I/O Operations Within Transactions
One can execute I/O operations within a lock-based critical section,
and, at least in principle, from within an RCU read-side critical
section.
What happens when you attempt to execute an I/O operation from within
a transaction?
The underlying problem is that transactions may be rolled back, for example,
due to conflicts.
Roughly speaking, this requires that all operations within any given
transaction be idempotent, so that executing the operation twice has
the same effect as executing it once.
Unfortunately, I/O is in general the prototypical non-idempotent operation,
making it difficult to include general I/O operations in transactions.
Here are some options available to TM:
- Restrict I/O within transactions to buffered I/O with in-memory
buffers. These buffers may then be included in the transaction
in the same way that any other memory location might be included.
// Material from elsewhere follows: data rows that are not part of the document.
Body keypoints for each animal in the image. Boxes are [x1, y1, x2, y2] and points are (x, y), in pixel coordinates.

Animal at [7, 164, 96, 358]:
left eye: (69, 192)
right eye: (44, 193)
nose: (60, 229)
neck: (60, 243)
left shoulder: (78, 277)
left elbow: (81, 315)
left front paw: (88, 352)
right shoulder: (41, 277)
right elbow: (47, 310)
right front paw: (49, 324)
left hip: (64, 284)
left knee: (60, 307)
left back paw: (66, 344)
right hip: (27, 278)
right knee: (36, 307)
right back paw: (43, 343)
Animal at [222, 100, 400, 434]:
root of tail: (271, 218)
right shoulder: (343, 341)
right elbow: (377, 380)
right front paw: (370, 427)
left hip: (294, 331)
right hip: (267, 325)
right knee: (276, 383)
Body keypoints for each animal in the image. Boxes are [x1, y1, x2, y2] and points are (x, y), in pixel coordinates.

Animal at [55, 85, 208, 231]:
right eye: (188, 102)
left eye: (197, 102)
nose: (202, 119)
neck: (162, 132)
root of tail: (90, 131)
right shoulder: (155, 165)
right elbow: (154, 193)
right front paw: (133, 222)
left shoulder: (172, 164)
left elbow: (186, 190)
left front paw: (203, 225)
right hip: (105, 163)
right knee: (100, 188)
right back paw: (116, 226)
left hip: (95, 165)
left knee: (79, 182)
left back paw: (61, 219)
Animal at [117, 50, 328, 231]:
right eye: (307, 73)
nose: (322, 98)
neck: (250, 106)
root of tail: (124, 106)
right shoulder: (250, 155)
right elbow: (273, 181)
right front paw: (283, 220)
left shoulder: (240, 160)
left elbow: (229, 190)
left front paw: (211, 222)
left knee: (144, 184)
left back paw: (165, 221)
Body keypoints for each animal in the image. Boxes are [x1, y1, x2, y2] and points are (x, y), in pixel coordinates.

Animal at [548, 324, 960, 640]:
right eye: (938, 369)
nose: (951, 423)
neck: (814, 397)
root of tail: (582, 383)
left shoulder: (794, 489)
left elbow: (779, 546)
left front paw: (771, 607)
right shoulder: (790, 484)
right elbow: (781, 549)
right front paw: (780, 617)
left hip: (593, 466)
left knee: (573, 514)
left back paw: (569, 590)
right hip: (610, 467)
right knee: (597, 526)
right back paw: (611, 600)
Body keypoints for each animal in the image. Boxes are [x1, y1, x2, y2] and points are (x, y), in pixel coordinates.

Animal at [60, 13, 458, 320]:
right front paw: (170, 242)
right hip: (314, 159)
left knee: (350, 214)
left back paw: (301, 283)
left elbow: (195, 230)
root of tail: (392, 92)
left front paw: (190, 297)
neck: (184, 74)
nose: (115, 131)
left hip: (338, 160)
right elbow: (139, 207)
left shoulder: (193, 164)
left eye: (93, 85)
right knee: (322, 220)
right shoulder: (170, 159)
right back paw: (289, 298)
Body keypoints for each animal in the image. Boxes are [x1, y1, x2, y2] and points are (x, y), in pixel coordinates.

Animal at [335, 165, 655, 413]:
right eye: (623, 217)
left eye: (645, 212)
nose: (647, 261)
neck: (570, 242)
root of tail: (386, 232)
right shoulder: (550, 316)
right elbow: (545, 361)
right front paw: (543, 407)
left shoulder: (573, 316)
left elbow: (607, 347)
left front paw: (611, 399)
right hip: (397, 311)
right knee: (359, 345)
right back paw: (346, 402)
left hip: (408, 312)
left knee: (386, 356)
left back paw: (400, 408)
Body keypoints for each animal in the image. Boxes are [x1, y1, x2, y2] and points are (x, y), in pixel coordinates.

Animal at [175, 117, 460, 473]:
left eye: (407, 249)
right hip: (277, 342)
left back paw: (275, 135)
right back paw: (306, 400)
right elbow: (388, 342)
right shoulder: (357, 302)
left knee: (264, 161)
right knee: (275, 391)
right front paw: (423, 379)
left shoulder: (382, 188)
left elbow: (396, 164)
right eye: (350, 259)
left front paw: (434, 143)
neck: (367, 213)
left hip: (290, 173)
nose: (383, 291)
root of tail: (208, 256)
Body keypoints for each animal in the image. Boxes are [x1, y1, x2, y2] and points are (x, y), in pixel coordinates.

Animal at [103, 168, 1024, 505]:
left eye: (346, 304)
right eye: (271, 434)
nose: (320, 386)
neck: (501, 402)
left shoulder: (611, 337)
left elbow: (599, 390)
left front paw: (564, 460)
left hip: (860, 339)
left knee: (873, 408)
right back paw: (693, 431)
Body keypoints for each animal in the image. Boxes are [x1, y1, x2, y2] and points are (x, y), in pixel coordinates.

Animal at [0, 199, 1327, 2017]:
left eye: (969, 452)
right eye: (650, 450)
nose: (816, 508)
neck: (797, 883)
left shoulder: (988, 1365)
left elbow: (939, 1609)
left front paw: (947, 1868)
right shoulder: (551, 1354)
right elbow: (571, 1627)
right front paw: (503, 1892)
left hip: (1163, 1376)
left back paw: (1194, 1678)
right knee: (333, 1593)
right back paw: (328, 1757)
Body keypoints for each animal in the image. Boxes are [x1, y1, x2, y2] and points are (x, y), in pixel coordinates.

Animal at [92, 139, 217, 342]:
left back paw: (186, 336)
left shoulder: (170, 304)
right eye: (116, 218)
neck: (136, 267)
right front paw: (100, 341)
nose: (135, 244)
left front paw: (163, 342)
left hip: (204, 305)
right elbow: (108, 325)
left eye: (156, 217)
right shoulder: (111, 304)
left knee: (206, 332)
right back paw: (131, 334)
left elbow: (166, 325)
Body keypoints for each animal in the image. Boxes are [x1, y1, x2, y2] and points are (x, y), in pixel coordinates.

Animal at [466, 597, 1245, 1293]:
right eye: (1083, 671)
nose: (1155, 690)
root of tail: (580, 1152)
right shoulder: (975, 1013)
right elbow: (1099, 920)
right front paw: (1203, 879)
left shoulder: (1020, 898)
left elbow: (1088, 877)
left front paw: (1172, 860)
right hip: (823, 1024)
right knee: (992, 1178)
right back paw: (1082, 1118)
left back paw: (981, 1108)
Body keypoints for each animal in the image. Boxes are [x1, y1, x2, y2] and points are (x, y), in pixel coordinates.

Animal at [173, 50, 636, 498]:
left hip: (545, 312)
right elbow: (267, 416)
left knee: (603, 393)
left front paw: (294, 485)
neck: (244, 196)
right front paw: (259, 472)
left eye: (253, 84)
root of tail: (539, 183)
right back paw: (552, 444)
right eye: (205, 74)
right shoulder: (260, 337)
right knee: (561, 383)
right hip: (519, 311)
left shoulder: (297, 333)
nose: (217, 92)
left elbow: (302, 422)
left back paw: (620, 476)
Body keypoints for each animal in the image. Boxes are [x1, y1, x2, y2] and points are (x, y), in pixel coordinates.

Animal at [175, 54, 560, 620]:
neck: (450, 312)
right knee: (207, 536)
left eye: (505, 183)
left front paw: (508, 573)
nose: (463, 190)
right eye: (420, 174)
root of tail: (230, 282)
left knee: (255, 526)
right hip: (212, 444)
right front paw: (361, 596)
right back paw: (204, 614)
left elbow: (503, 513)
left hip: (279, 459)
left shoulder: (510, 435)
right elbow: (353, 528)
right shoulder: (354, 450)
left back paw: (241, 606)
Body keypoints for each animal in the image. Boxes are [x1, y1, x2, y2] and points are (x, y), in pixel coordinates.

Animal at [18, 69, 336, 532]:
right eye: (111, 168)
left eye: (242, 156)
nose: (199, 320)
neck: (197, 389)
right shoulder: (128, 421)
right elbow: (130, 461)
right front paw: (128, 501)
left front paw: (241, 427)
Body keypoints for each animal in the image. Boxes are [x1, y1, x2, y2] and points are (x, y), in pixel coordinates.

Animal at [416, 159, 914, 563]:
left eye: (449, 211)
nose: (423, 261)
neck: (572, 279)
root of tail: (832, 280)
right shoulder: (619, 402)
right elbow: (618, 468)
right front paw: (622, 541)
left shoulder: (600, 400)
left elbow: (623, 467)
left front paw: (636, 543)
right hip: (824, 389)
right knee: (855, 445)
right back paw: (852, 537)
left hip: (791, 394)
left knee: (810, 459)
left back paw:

This seems to be the mechanism of choice, and it does work well
in many common cases of situations such as stream I/O and
mass-storage I/O.
However, special handling is required in cases where multiple
record-oriented output streams are merged onto a single file
from multiple processes, as might be done using the “a+”
option to
fopen()
or the O_APPEND
flag to open()
.
However, as will be seen in a subsequent posting, common networking
operations cannot be handled via buffering.
- Prohibit I/O within transactions, so that any attempt to execute
an I/O operation aborts the enclosing transaction (and perhaps
multiple nested transactions).
This approach seems to be the conventional TM approach for
unbuffered I/O.
- Prohibit I/O within transactions, but enlist the compiler's aid
in enforcing this prohibition.
- Permit only one special
“inevitable” transactions
to proceed at any given time, thus allowing inevitable
transactions to contain I/O operations.
This works in general, but severely limits the scalability and
performance of I/O operations.
Given that scalability and performance is a first-class goal
of parallelism, this approach's generality seems a bit self-limiting.
- Create new hardware and protocols such that I/O operations can
be pulled into the transactional substrate.
In the case of input operations, the hardware would need to
correctly predict the result of the operation, and to abort the
transaction if the prediction failed.
I/O operations are of course a known weakness of TM, and it is not clear
that the problem of supporting I/O in transactions has a reasonable
general solution, at least if “reasonable” is to include
any requirement of meeting the performance and scalability goals of
parallel programming.
Nevertheless, the proponents of TM must either solve this problem, or
resign themselves to a world where TM is but one tool of several in
the parallel programmer's toolbox.